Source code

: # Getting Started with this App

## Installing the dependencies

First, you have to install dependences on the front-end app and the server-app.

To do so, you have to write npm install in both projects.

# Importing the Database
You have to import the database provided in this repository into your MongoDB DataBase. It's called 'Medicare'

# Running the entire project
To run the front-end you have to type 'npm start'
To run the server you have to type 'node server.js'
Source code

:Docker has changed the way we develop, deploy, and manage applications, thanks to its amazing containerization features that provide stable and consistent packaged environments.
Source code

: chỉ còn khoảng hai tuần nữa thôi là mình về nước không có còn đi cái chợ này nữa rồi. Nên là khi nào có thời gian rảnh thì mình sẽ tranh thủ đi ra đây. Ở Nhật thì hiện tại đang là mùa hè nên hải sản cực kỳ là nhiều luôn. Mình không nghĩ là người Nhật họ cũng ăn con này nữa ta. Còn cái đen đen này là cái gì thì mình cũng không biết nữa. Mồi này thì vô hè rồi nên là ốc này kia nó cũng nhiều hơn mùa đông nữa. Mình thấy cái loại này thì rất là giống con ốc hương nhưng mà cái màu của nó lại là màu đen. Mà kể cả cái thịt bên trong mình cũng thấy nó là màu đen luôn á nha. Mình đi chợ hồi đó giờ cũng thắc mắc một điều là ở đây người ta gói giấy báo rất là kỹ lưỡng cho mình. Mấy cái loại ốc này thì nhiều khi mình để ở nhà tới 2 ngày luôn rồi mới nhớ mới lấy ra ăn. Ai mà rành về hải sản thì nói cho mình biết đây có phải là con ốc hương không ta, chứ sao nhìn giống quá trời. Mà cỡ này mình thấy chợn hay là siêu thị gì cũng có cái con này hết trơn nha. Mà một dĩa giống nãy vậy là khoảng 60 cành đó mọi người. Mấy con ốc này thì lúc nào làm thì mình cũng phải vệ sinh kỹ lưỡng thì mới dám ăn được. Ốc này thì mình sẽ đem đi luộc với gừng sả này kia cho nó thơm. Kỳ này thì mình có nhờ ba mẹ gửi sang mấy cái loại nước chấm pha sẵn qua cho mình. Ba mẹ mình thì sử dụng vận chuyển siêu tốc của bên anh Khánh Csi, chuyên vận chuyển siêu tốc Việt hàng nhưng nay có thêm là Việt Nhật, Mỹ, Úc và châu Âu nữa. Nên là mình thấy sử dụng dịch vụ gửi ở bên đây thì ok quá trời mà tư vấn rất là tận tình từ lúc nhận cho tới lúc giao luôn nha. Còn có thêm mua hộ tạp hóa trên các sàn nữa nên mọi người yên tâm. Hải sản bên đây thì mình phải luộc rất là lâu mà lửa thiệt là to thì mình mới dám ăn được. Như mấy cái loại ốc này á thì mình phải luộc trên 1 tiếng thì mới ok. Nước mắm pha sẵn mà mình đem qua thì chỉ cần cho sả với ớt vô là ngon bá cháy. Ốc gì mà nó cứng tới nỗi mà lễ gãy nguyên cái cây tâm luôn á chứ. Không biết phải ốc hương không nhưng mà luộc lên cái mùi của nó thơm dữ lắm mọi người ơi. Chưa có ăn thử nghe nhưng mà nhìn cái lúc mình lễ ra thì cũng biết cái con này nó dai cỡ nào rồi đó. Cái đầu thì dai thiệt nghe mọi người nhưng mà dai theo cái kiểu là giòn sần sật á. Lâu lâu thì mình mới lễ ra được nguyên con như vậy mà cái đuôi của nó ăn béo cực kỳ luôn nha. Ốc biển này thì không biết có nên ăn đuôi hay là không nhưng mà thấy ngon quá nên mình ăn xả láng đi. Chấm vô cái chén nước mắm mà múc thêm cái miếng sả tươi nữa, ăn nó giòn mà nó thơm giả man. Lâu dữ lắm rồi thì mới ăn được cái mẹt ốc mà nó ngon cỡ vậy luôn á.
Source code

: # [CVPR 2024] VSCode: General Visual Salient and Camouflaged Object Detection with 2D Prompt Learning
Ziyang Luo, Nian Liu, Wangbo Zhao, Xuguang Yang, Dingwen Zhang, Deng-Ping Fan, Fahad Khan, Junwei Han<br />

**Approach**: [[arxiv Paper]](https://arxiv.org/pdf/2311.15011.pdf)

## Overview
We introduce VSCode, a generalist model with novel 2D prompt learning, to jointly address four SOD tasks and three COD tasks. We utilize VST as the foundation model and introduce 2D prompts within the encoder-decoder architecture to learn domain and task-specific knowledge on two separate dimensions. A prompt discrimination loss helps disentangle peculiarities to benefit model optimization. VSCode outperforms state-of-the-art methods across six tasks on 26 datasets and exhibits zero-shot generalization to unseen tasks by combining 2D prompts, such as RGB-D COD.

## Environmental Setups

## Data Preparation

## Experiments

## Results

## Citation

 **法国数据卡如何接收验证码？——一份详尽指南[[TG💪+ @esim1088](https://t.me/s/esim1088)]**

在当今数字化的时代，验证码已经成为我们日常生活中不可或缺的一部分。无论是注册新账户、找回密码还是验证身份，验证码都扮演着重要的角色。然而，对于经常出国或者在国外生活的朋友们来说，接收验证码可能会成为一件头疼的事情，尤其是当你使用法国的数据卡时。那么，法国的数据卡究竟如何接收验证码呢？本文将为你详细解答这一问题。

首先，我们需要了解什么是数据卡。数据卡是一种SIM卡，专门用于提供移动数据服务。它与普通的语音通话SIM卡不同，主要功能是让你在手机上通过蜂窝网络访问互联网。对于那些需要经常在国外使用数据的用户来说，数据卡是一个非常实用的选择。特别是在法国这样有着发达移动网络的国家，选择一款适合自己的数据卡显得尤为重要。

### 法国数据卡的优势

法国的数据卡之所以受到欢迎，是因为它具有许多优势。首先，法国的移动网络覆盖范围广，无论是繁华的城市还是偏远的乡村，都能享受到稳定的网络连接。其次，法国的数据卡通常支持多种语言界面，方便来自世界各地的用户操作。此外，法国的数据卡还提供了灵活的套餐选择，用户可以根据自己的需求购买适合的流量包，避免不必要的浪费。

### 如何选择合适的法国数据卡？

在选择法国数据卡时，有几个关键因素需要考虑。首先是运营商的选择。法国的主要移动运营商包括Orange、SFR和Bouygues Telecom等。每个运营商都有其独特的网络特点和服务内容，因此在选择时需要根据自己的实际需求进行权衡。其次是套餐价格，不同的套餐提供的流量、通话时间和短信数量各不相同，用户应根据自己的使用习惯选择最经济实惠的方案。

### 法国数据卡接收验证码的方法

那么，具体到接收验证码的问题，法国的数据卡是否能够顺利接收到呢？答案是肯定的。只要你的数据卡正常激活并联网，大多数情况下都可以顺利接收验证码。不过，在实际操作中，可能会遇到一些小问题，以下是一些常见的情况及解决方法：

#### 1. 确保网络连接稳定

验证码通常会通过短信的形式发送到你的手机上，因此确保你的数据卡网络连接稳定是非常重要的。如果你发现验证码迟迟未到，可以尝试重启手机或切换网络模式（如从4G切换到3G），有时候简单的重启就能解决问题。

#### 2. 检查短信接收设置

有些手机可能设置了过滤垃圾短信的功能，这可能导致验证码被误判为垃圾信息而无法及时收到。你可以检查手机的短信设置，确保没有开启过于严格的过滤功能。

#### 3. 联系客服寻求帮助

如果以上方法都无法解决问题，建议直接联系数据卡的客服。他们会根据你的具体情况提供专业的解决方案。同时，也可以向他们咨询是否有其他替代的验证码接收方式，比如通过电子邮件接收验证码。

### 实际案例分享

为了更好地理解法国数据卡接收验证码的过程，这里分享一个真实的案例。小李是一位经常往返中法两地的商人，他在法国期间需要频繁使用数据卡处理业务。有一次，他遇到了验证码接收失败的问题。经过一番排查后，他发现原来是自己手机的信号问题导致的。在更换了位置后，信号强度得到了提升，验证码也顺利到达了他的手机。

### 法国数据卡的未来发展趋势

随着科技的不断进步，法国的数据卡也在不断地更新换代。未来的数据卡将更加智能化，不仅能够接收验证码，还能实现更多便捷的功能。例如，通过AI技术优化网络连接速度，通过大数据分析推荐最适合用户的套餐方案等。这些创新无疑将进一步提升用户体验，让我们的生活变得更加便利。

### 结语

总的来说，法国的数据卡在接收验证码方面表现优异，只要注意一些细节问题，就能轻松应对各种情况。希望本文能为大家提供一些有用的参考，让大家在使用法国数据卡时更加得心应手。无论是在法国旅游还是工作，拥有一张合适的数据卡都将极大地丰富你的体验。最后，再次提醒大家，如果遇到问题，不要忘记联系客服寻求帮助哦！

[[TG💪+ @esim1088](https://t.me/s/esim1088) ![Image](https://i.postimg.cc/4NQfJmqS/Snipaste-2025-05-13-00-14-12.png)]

Exercise prompt:
For the word "have", show every line of the entries that holds it.

Exercise result:
First, you have to install dependences on the front-end app and the server-app.
To do so, you have to write npm install in both projects.
You have to import the database provided in this repository into your MongoDB DataBase. It's called 'Medicare'
To run the front-end you have to type 'npm start'
To run the server you have to type 'node server.js'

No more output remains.